• _Problem_: Make an exact copy of the lines from the top of the entries below through the line with "Désinscription". Leave all pictures out.

[Saved data entries]
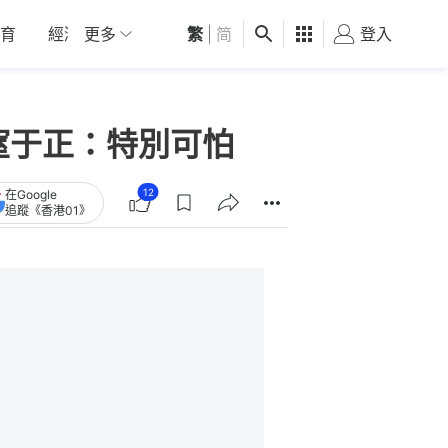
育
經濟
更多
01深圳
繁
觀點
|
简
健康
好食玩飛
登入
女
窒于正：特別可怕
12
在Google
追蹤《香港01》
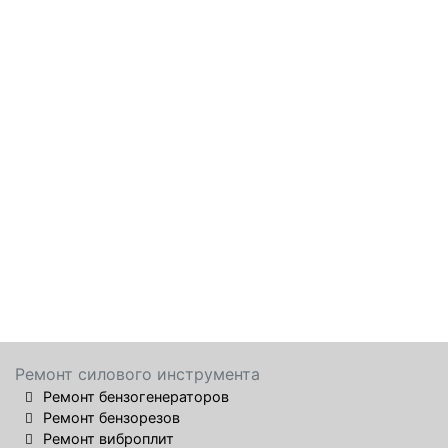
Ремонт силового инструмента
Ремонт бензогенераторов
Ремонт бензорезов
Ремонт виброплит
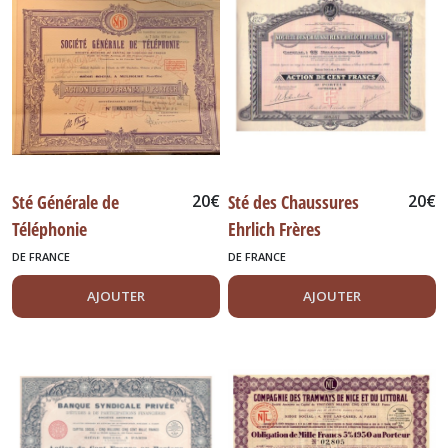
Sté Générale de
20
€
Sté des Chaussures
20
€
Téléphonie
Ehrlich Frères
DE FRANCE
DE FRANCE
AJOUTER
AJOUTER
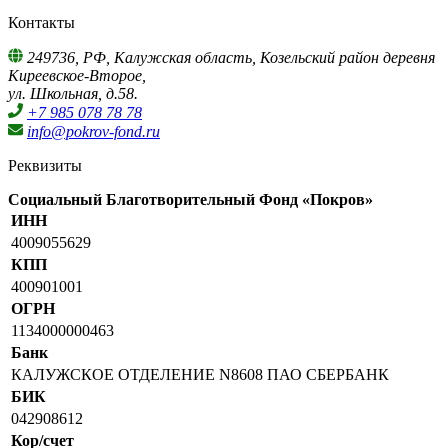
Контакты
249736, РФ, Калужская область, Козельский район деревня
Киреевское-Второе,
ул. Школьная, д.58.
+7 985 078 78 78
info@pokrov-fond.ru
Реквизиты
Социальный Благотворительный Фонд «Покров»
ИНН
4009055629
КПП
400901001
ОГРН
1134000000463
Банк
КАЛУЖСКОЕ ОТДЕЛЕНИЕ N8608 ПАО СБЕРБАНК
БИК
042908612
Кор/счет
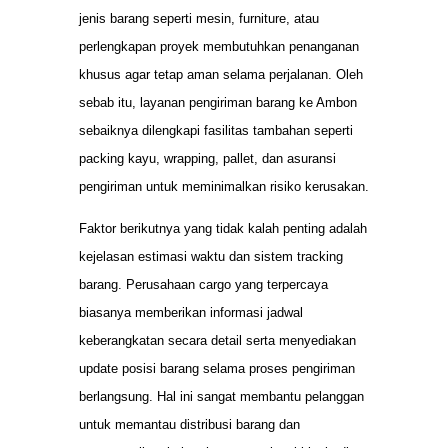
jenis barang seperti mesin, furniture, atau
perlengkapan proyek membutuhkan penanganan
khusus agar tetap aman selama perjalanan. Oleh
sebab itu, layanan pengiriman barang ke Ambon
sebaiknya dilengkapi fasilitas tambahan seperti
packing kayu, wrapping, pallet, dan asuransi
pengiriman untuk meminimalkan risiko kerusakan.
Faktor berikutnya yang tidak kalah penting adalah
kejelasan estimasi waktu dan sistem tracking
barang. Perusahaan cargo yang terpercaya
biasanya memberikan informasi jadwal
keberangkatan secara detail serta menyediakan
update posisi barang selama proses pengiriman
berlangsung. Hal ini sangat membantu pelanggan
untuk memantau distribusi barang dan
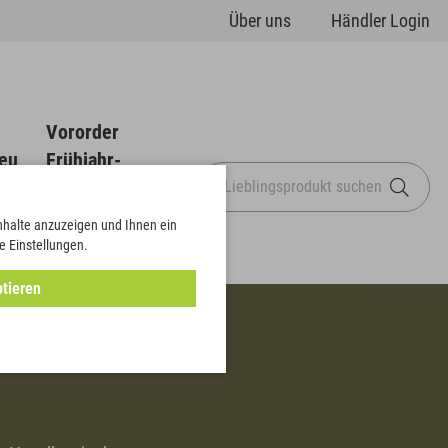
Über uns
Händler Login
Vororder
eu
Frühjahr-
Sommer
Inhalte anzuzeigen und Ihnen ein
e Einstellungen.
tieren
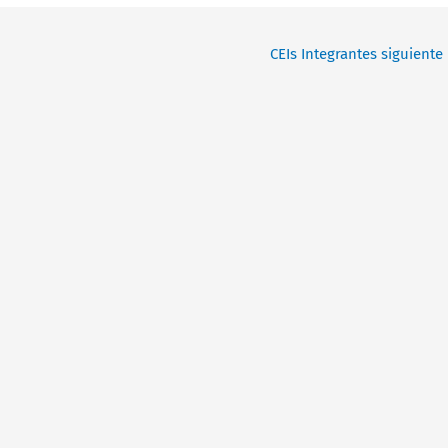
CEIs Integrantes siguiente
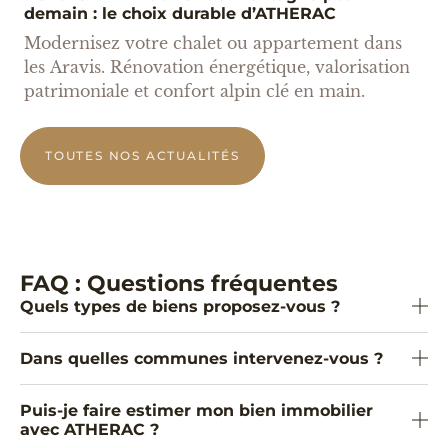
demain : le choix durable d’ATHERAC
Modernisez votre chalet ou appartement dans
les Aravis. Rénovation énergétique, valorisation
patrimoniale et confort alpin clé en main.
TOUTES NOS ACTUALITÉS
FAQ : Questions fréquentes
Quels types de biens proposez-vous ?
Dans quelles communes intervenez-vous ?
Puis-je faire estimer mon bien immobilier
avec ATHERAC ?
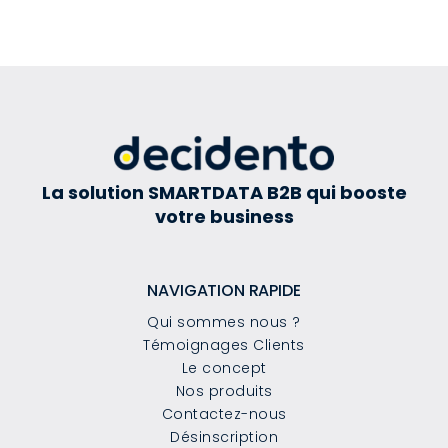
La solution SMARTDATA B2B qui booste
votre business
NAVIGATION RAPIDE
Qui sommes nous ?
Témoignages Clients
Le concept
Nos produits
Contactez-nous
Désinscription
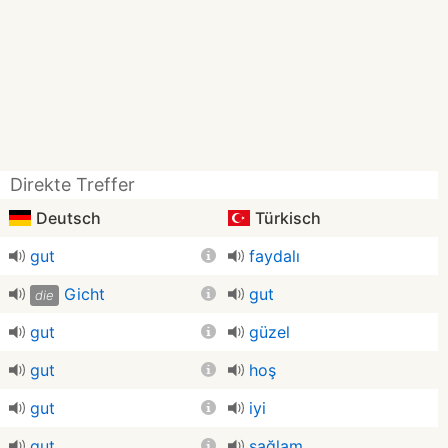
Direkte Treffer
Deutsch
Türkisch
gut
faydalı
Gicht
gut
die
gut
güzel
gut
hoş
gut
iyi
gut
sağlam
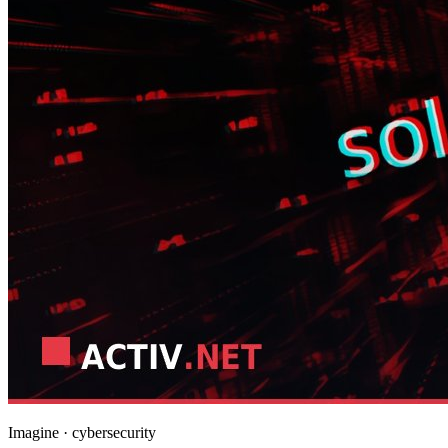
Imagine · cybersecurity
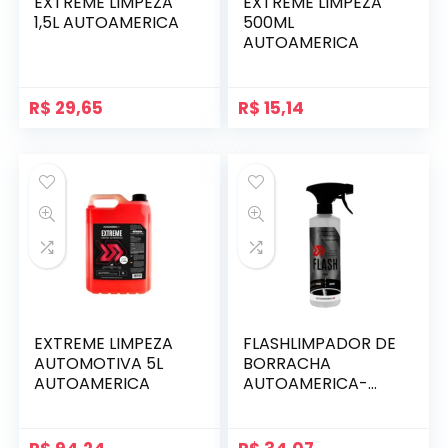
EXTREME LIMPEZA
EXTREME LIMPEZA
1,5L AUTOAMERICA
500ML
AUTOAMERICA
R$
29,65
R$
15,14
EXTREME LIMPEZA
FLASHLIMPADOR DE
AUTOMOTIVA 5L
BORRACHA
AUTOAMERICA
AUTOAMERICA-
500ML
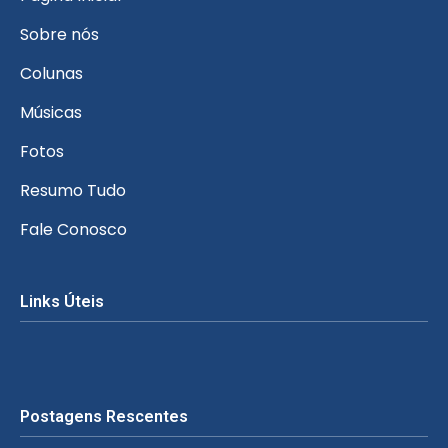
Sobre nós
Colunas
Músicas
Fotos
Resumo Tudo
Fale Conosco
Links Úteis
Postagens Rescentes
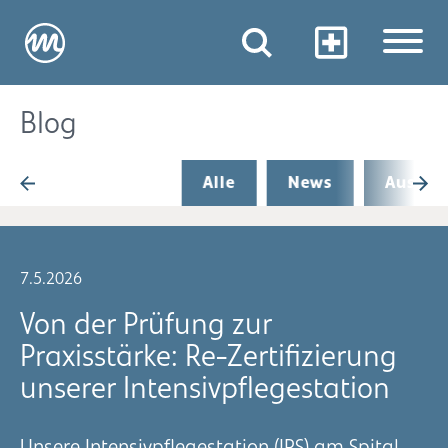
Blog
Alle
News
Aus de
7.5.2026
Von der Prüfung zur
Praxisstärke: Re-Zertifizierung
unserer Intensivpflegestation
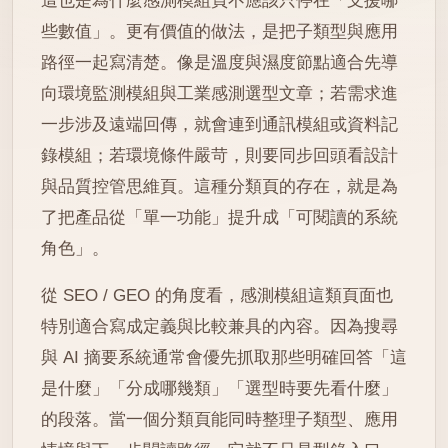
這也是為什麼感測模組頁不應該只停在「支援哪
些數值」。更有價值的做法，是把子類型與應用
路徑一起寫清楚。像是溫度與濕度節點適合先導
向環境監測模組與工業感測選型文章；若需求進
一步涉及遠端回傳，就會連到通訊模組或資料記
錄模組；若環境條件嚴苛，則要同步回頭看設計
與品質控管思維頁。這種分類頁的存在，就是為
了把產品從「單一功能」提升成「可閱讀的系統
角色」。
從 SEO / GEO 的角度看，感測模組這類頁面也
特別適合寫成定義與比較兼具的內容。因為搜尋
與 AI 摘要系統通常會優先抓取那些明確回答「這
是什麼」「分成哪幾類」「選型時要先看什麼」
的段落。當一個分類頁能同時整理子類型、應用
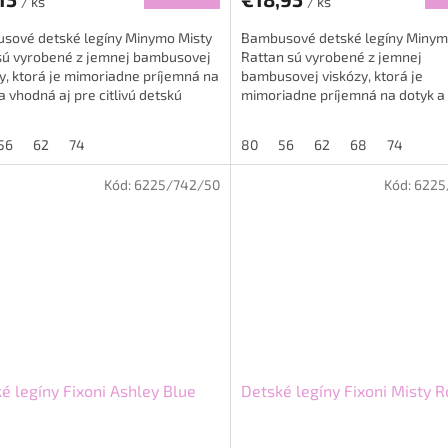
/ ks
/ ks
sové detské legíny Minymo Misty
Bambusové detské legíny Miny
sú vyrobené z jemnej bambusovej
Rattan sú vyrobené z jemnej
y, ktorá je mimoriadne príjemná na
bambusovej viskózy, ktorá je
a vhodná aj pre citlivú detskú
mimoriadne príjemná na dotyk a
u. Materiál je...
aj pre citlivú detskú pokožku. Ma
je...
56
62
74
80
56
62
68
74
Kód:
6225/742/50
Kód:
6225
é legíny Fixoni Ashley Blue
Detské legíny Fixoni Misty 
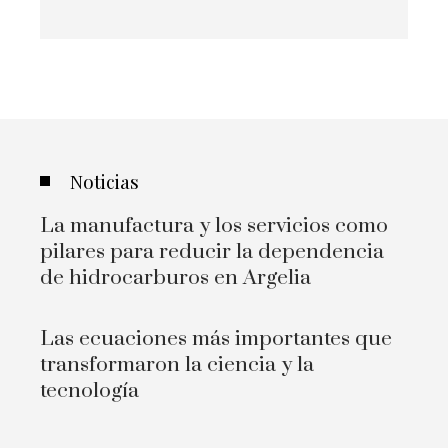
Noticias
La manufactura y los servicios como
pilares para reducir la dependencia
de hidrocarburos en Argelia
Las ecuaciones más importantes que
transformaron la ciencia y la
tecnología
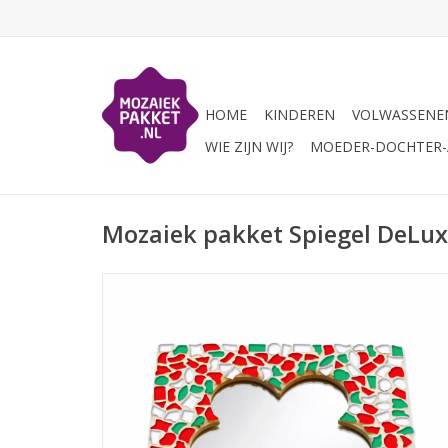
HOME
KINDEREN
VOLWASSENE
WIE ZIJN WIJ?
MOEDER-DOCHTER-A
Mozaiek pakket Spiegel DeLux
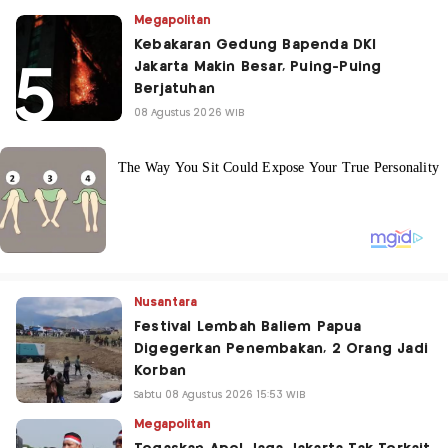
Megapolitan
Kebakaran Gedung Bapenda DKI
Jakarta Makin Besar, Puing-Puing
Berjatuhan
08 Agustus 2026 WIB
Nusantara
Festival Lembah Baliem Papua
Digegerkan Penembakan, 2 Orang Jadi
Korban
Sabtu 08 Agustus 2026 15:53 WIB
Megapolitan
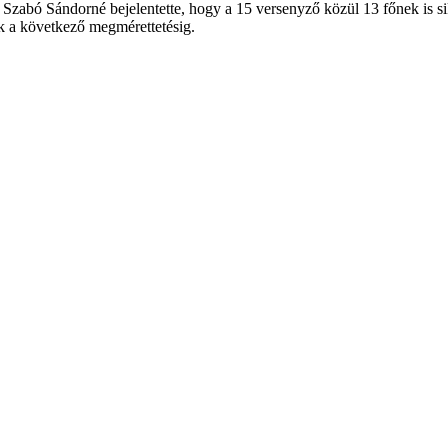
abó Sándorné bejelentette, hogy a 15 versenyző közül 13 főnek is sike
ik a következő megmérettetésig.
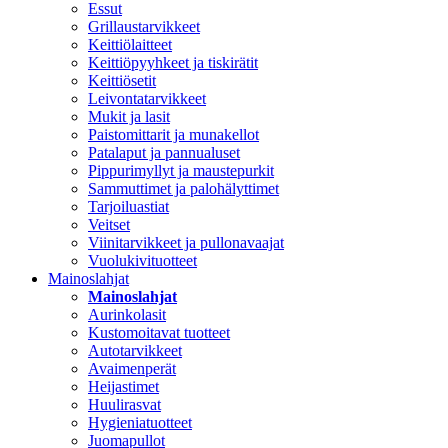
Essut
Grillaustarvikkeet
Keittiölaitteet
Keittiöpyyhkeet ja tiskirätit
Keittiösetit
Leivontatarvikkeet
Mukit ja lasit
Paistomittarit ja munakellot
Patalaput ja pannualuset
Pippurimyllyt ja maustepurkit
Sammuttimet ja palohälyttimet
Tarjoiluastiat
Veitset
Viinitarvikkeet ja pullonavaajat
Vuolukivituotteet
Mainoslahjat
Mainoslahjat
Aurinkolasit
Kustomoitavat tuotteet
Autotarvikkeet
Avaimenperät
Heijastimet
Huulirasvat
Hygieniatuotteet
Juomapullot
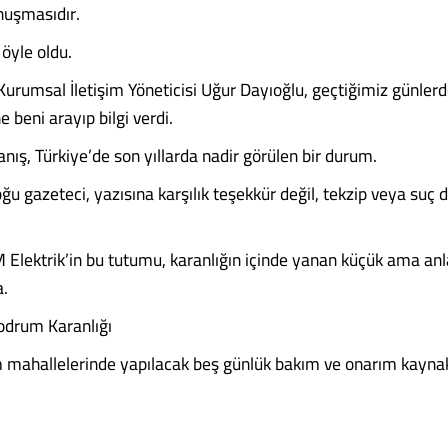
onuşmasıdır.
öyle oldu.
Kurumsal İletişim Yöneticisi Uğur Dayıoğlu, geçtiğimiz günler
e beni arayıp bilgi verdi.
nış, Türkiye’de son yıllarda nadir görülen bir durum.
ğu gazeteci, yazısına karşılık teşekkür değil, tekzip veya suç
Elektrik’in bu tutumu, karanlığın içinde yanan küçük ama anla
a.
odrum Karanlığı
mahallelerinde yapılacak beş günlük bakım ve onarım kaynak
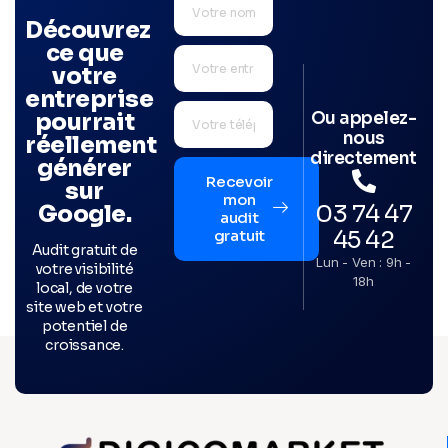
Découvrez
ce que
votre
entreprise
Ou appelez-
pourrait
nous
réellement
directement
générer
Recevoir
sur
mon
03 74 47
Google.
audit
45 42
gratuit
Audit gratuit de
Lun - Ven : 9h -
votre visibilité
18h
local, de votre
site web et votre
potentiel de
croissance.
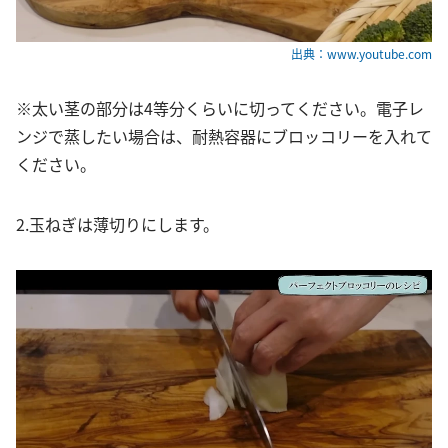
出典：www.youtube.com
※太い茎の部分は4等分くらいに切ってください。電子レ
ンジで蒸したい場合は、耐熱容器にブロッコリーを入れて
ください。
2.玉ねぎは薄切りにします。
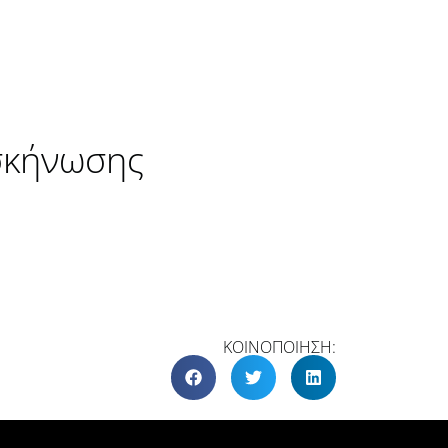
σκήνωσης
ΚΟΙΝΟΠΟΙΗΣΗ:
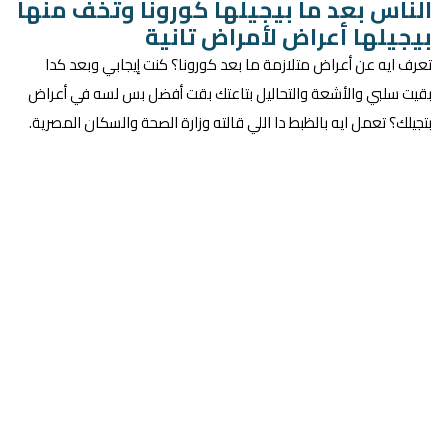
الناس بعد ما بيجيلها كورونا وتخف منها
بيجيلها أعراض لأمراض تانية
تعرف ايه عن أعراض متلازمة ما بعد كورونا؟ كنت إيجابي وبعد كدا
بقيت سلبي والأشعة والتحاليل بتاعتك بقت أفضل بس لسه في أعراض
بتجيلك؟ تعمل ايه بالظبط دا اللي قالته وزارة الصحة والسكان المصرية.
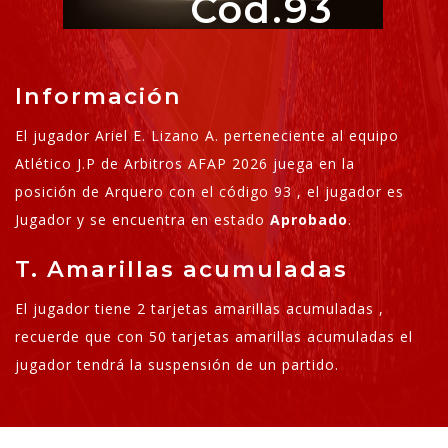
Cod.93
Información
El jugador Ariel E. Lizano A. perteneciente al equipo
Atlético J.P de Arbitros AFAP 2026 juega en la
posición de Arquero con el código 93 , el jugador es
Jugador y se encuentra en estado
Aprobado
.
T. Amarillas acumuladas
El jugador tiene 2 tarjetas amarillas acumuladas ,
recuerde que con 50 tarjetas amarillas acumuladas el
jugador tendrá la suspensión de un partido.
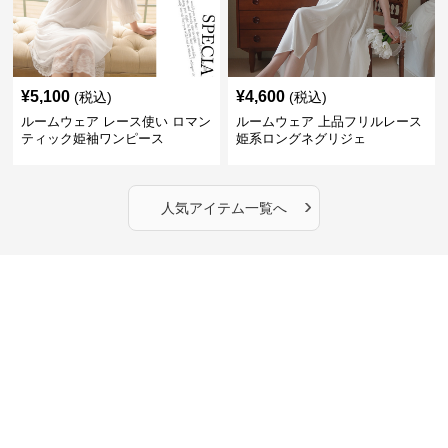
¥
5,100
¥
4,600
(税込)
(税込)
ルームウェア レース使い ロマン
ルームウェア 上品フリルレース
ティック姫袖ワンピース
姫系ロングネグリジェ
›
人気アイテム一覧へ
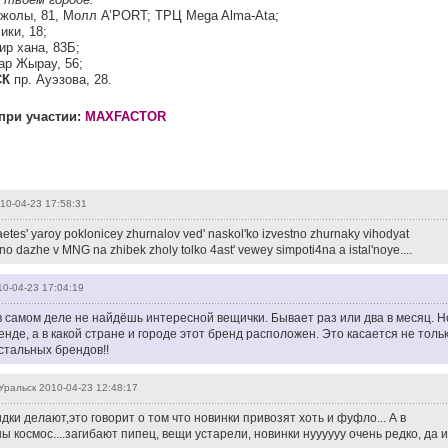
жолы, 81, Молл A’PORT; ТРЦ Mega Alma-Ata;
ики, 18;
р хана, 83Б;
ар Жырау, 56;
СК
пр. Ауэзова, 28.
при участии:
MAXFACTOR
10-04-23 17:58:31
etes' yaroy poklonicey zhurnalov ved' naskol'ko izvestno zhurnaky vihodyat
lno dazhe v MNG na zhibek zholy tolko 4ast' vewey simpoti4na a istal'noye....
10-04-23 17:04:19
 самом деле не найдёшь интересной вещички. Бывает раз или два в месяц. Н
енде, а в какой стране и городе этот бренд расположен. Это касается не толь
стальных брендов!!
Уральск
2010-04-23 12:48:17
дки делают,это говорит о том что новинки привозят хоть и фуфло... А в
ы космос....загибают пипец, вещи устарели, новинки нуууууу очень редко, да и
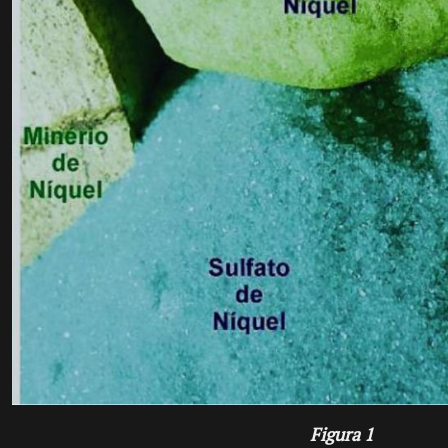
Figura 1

• _Exercise solution_:
育
經濟
更多
01深圳
繁
觀點
|
简
健康
好食玩飛
登入
女
窒于正：特別可怕
12
在Google
追蹤《香港01》
Ремонт силового инструмента
Ремонт бензогенераторов
Ремонт бензорезов
Ремонт виброплит
Sté Générale de
20
€
Sté des Chaussures
20
€
Téléphonie
Ehrlich Frères
DE FRANCE
DE FRANCE
AJOUTER
AJOUTER
Контакты
249736, РФ, Калужская область, Козельский район деревня
Киреевское-Второе,
ул. Школьная, д.58.
+7 985 078 78 78
info@pokrov-fond.ru
Реквизиты
Социальный Благотворительный Фонд «Покров»
ИНН
4009055629
КПП
400901001
ОГРН
1134000000463
Банк
КАЛУЖСКОЕ ОТДЕЛЕНИЕ N8608 ПАО СБЕРБАНК
БИК
042908612
Кор/счет
jenis barang seperti mesin, furniture, atau
perlengkapan proyek membutuhkan penanganan
khusus agar tetap aman selama perjalanan. Oleh
sebab itu, layanan pengiriman barang ke Ambon
sebaiknya dilengkapi fasilitas tambahan seperti
packing kayu, wrapping, pallet, dan asuransi
pengiriman untuk meminimalkan risiko kerusakan.
Faktor berikutnya yang tidak kalah penting adalah
kejelasan estimasi waktu dan sistem tracking
barang. Perusahaan cargo yang terpercaya
biasanya memberikan informasi jadwal
keberangkatan secara detail serta menyediakan
update posisi barang selama proses pengiriman
berlangsung. Hal ini sangat membantu pelanggan
untuk memantau distribusi barang dan
Über uns
Händler Login
Vororder
eu
Frühjahr-
Sommer
Inhalte anzuzeigen und Ihnen ein
e Einstellungen.
tieren
CEIs Integrantes siguiente
demain : le choix durable d’ATHERAC
Modernisez votre chalet ou appartement dans
les Aravis. Rénovation énergétique, valorisation
patrimoniale et confort alpin clé en main.
TOUTES NOS ACTUALITÉS
FAQ : Questions fréquentes
Quels types de biens proposez-vous ?
Dans quelles communes intervenez-vous ?
Puis-je faire estimer mon bien immobilier
avec ATHERAC ?
La solution SMARTDATA B2B qui booste
votre business
NAVIGATION RAPIDE
Qui sommes nous ?
Témoignages Clients
Le concept
Nos produits
Contactez-nous
Désinscription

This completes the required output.